## Document passage

*****

This buttercream is a chocolate hazelnut lover’s dream. It’s smooth and creamy, easy to whip up, and tastes just like Nutella yet somehow isn’t overly sweet. You can pair it with any cake flavor that you think would go well with Nutella. Here are a few of my favorite pairings:

  • One Bowl Chocolate Cake (or the cupcake version)
  • Banana Cake
  • Pretzel Cake
  • Peanut Butter Cake
  • Coffee Layer Cake

The secret to the perfect chocolate hazelnut flavor here is (you guessed it): Nutella. It gets added into the buttercream after mixing together the butter and powdered sugar in the recipe. You can find Nutella at most grocery stores, but if you’re having a hard time finding it locally, you can substitute any chocolate hazelnut spread or order the real deal from Amazon. 

nutella buttercream frosting recipe
nutella buttercream frosting recipe

This Nutella Buttercream is super versatile. It’s perfect for filling and frosting cakes and it pipes like a dream, making it ideal for decorating cakes or cupcakes. Here’s what it looks like on cake: 

pretzel nutella cake by sugar and sparrow
ferrero rocher cake by sugar and sparrow

If you want to go really overboard (in the best way) with this Nutella buttercream, pair it with a Nutella ganache drip! Nobody who loves chocolate hazelnut will complain. No matter what you decide to pair it with, it’s a true crowd pleaser and family favorite around here. I hope it becomes one of your favorite frostings too.

*****

## Extracted records
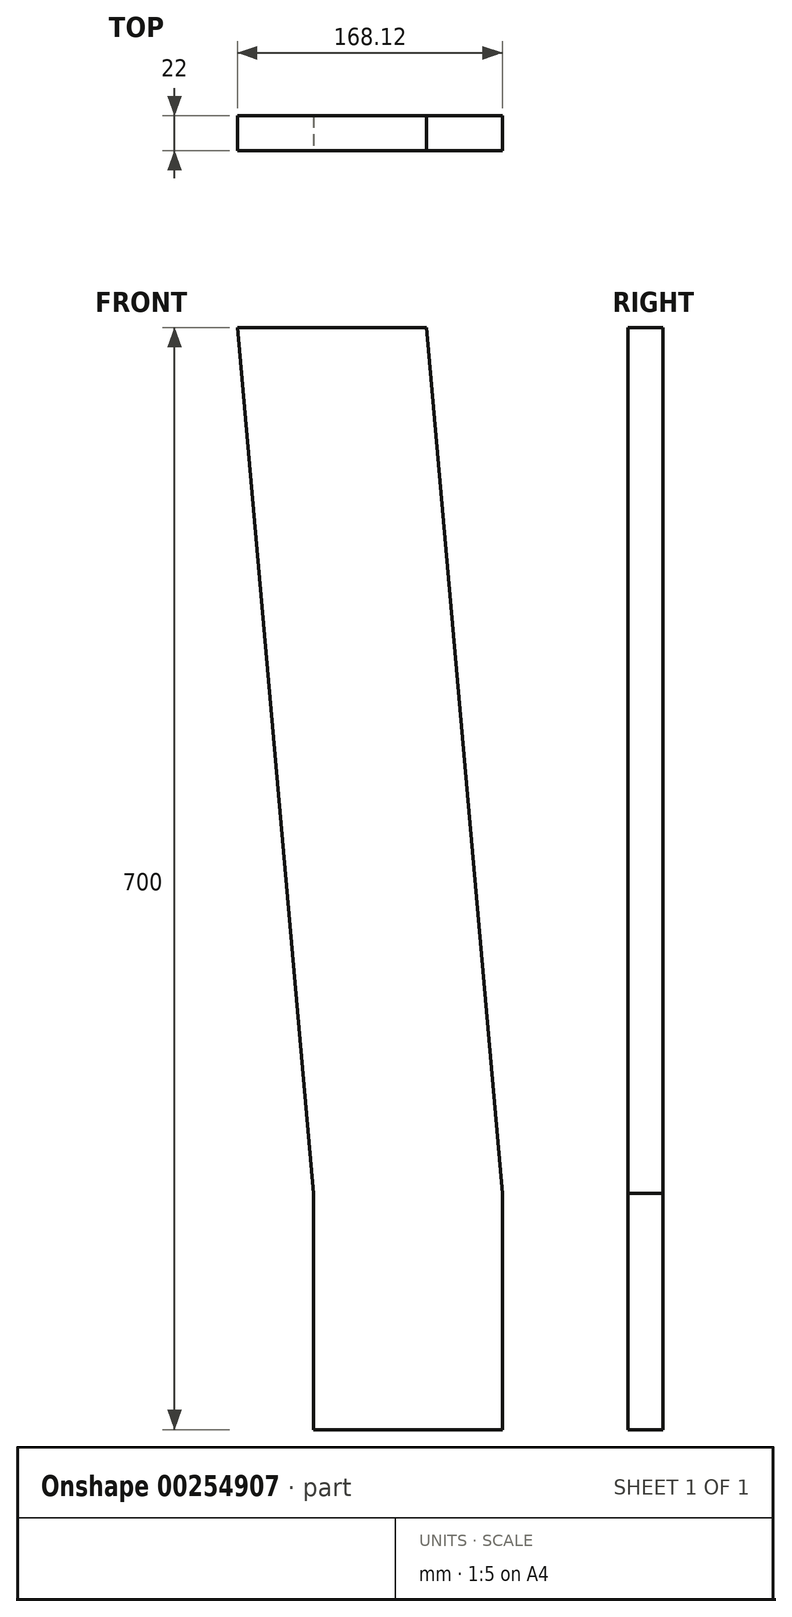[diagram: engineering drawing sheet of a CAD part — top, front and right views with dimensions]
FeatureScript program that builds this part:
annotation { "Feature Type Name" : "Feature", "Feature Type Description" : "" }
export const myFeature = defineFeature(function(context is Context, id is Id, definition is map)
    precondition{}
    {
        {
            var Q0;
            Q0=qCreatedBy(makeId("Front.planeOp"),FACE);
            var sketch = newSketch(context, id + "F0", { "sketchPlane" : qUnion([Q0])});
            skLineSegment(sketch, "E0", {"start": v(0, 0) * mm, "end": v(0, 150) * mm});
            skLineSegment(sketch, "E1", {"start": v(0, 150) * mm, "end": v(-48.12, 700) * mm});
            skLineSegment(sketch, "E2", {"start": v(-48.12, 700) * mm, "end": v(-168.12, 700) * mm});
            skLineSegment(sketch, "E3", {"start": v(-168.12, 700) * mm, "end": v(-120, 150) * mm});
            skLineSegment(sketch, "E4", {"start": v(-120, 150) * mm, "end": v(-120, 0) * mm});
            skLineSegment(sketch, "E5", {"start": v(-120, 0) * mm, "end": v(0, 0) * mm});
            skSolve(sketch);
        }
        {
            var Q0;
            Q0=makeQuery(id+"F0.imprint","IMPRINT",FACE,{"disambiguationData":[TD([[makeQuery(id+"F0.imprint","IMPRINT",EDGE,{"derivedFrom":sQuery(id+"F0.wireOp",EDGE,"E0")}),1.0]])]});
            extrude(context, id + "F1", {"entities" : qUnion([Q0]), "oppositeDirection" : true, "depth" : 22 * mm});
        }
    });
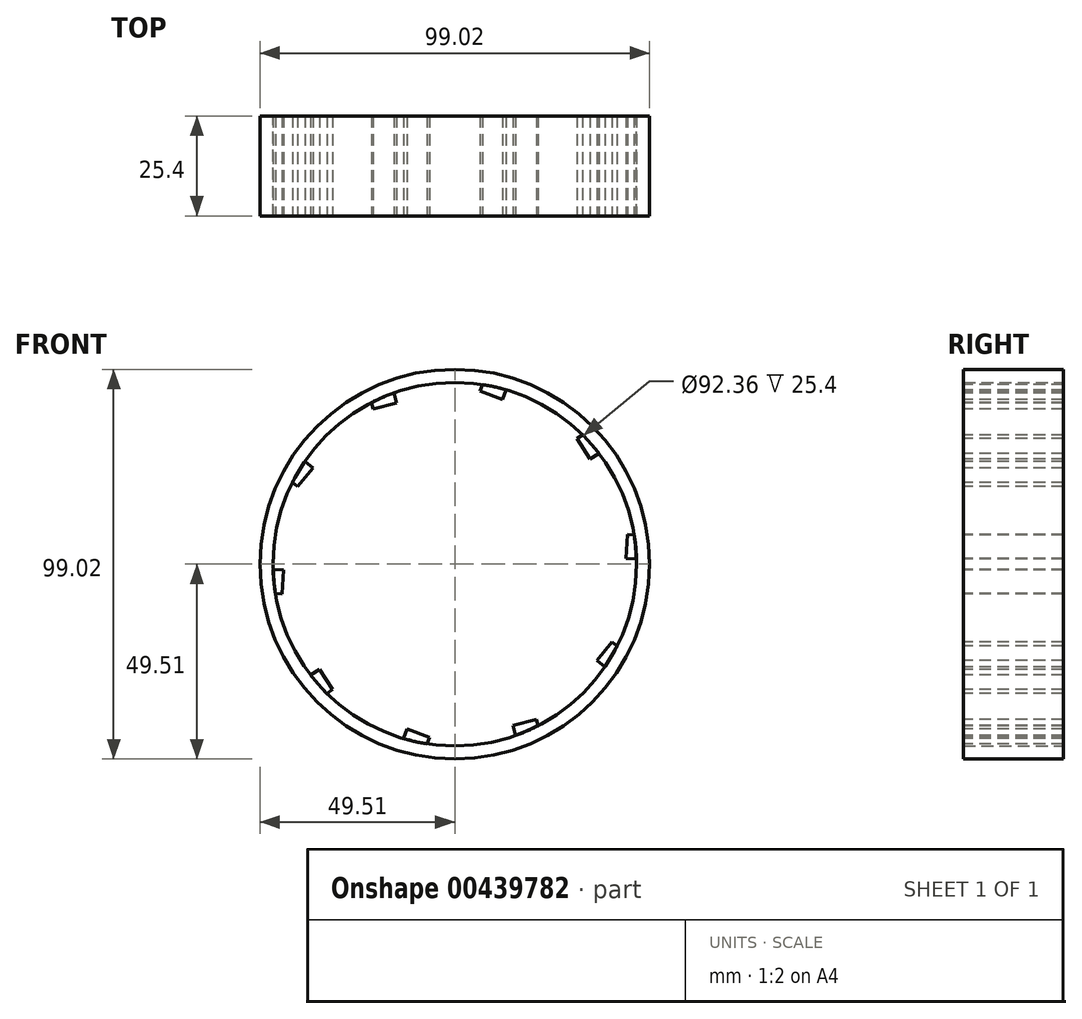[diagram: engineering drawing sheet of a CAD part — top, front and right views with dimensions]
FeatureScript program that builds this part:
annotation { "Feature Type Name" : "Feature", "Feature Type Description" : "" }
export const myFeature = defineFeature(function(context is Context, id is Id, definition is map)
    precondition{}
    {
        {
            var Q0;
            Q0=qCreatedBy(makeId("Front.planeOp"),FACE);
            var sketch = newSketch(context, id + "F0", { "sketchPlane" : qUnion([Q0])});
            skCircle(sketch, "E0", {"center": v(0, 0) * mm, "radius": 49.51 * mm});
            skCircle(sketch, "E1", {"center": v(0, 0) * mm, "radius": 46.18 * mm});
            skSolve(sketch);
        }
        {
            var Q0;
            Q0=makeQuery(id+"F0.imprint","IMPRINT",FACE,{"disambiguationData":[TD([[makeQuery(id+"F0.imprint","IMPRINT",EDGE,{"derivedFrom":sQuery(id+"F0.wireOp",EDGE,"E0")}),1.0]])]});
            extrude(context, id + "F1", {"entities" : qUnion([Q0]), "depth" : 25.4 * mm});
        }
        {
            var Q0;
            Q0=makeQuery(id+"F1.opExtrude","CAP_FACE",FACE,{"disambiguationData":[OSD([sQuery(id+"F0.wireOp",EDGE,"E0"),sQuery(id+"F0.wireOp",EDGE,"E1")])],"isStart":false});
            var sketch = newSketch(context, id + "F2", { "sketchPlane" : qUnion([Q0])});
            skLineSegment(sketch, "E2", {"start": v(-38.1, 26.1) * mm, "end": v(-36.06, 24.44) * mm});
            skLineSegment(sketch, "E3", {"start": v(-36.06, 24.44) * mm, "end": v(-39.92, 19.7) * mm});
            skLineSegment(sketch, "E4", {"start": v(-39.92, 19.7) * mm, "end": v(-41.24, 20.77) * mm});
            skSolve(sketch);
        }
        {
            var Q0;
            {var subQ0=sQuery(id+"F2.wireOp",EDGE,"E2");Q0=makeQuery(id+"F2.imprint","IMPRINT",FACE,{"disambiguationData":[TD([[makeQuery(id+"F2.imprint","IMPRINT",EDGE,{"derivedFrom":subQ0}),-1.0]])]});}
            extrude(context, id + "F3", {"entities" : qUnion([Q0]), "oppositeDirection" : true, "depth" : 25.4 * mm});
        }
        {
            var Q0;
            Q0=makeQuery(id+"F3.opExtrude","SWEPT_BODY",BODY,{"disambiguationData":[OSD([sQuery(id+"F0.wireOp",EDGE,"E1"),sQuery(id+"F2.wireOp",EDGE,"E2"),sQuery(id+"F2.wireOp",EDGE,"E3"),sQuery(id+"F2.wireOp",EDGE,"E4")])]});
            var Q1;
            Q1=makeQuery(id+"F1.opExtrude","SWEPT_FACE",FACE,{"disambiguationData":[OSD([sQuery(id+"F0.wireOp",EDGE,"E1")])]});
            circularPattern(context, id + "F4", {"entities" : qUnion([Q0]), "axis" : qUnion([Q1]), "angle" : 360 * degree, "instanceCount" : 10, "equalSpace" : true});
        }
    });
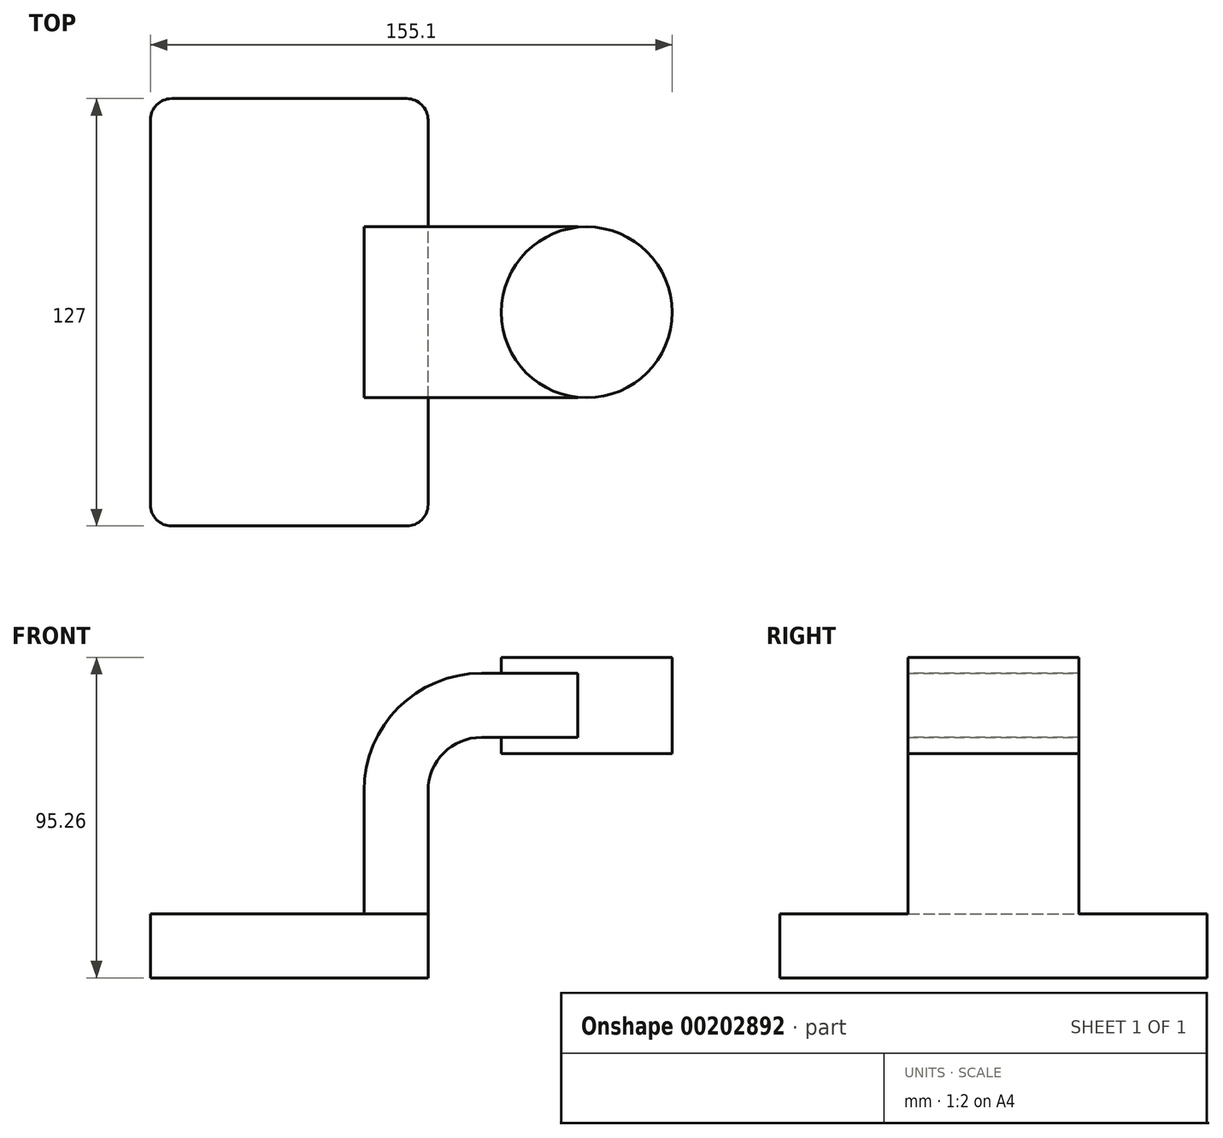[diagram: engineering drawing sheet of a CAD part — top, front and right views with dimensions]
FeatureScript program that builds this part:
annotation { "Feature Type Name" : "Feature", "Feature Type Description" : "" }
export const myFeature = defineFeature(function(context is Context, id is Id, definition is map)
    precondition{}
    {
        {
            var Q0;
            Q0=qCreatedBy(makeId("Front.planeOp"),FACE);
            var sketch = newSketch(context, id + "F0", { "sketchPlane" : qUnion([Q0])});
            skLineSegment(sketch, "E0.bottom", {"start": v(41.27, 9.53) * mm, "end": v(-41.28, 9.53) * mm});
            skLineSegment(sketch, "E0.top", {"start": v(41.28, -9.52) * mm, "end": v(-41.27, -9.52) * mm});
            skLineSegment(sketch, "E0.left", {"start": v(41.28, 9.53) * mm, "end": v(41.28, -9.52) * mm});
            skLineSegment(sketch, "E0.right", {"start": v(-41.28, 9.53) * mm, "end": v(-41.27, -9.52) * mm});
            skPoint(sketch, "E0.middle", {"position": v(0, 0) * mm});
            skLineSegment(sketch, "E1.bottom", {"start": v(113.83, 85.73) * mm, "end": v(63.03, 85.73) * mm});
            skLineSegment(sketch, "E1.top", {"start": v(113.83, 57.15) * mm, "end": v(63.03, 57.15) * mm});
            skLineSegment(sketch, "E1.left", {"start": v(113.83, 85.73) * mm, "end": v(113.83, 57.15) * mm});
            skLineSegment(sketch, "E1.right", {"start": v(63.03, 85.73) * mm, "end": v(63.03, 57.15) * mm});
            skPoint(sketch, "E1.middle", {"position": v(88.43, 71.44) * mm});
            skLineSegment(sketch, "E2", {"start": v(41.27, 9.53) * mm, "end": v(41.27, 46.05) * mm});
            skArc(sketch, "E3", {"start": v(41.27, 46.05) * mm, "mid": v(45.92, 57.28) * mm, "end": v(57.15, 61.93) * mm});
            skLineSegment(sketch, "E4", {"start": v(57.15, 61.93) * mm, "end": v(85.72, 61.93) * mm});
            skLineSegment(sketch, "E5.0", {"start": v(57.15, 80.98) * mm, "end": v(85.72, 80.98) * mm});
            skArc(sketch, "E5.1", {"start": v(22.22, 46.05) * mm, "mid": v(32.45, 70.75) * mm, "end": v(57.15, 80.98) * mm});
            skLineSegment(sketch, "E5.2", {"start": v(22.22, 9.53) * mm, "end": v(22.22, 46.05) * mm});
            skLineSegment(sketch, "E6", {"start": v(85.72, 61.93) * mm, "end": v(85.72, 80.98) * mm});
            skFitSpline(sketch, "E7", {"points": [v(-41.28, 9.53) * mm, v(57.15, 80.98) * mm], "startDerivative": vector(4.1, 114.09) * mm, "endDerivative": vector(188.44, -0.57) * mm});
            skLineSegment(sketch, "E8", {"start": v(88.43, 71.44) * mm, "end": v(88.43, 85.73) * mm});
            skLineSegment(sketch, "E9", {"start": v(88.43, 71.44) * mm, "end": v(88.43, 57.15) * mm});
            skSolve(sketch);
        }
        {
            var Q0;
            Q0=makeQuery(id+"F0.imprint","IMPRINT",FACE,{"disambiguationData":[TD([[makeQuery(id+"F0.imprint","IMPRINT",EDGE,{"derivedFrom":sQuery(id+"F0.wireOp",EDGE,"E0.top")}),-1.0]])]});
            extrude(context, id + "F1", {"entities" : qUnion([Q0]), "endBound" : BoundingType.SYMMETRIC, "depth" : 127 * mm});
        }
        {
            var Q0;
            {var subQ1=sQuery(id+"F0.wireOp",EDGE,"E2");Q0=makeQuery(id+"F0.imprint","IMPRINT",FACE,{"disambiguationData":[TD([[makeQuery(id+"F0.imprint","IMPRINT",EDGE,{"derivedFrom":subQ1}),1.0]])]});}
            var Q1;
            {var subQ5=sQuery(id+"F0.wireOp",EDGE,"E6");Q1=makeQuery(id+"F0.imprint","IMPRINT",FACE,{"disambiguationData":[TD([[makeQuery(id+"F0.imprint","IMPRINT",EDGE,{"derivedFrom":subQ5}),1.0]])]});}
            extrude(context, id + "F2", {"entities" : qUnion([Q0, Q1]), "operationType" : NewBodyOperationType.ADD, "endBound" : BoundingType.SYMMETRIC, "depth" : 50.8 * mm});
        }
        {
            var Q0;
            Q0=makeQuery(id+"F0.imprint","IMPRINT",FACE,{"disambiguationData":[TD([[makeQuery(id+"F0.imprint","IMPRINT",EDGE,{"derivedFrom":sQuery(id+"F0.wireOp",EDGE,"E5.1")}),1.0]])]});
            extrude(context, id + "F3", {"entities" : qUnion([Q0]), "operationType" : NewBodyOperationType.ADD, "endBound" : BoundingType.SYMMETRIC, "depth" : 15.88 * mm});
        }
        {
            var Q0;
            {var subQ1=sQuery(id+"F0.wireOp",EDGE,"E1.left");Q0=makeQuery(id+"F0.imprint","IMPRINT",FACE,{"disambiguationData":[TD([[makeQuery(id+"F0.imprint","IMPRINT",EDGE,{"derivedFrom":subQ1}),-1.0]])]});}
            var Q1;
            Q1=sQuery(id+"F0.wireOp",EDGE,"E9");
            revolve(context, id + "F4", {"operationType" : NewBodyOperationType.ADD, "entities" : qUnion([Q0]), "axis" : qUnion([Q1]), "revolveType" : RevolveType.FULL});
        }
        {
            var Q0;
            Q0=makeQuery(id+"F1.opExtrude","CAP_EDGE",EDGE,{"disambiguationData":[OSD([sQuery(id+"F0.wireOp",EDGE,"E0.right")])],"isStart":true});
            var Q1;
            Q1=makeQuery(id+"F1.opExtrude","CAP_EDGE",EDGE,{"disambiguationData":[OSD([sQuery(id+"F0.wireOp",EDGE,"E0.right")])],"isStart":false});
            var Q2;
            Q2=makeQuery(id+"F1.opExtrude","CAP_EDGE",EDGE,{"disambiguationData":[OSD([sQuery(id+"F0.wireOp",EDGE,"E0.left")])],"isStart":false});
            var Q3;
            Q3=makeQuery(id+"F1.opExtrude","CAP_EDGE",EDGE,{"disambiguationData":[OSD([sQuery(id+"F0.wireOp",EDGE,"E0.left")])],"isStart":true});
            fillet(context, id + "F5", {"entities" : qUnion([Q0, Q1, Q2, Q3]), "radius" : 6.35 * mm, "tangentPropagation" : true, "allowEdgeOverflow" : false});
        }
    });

*****

List every cake that the Nutella buttercream passage names as a favorite pairing for the frosting.

## Solution to this exercise
- One Bowl Chocolate Cake (or the cupcake version)
- Banana Cake
- Pretzel Cake
- Peanut Butter Cake
- Coffee Layer Cake